- **Work to be completed**
Please swap "scientific name" for "binomial name" in everything from the line containing "class: Polypodiopsida" down to the line containing "genus: Verbena", and return only those lines with nothing else altered.

(A block of data)

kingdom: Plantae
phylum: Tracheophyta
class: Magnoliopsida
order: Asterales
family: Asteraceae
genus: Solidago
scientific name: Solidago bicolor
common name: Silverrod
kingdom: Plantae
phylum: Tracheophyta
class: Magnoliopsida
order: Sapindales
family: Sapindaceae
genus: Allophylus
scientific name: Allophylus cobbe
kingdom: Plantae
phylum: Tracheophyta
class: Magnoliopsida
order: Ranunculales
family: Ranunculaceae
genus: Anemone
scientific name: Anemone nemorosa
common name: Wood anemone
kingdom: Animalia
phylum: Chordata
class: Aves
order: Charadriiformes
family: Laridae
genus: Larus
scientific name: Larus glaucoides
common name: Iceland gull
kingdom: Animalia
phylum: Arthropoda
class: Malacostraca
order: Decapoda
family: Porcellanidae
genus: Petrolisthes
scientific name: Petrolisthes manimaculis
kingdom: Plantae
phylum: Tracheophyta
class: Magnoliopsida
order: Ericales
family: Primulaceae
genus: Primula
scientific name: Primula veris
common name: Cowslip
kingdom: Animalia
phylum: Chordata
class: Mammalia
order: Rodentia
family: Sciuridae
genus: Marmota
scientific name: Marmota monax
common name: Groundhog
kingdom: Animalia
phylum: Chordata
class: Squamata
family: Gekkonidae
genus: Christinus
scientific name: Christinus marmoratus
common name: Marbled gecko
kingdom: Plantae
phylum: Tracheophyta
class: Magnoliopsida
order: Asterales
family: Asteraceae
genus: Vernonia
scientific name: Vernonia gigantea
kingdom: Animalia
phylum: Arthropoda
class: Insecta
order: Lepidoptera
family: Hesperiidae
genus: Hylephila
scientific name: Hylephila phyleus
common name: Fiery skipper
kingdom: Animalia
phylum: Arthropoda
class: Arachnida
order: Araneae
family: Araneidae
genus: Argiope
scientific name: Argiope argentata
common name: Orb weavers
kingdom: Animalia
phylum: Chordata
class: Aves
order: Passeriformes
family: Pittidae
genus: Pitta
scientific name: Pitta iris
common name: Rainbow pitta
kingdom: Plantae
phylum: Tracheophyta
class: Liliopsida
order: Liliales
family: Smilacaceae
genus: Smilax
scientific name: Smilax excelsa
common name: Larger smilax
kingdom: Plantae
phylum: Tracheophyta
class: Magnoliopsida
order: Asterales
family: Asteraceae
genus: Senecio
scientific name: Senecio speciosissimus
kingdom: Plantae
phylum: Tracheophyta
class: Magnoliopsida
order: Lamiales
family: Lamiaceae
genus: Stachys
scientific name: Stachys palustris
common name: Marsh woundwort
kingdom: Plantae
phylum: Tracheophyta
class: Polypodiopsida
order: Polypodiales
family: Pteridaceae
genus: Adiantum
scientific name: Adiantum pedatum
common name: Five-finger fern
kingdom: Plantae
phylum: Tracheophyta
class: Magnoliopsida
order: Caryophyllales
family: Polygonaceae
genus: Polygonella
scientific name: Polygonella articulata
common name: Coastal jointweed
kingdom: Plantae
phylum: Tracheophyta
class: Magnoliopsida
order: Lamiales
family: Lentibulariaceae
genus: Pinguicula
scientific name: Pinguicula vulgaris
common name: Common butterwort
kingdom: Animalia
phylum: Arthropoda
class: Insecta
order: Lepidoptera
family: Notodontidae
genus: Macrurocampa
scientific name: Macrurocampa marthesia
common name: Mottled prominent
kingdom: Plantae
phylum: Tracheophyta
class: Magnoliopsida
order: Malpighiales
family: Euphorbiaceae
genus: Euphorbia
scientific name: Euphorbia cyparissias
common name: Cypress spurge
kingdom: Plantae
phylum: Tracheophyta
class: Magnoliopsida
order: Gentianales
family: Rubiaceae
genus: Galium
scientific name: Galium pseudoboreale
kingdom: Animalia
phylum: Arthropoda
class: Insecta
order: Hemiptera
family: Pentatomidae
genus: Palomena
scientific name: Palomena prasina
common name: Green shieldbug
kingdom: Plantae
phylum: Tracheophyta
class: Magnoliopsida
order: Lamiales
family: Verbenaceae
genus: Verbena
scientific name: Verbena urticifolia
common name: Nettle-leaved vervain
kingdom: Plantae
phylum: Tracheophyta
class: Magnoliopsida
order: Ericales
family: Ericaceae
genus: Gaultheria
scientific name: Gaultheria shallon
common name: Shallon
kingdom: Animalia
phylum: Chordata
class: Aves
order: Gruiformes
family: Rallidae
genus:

- **Task answer**
class: Polypodiopsida
order: Polypodiales
family: Pteridaceae
genus: Adiantum
binomial name: Adiantum pedatum
common name: Five-finger fern
kingdom: Plantae
phylum: Tracheophyta
class: Magnoliopsida
order: Caryophyllales
family: Polygonaceae
genus: Polygonella
binomial name: Polygonella articulata
common name: Coastal jointweed
kingdom: Plantae
phylum: Tracheophyta
class: Magnoliopsida
order: Lamiales
family: Lentibulariaceae
genus: Pinguicula
binomial name: Pinguicula vulgaris
common name: Common butterwort
kingdom: Animalia
phylum: Arthropoda
class: Insecta
order: Lepidoptera
family: Notodontidae
genus: Macrurocampa
binomial name: Macrurocampa marthesia
common name: Mottled prominent
kingdom: Plantae
phylum: Tracheophyta
class: Magnoliopsida
order: Malpighiales
family: Euphorbiaceae
genus: Euphorbia
binomial name: Euphorbia cyparissias
common name: Cypress spurge
kingdom: Plantae
phylum: Tracheophyta
class: Magnoliopsida
order: Gentianales
family: Rubiaceae
genus: Galium
binomial name: Galium pseudoboreale
kingdom: Animalia
phylum: Arthropoda
class: Insecta
order: Hemiptera
family: Pentatomidae
genus: Palomena
binomial name: Palomena prasina
common name: Green shieldbug
kingdom: Plantae
phylum: Tracheophyta
class: Magnoliopsida
order: Lamiales
family: Verbenaceae
genus: Verbena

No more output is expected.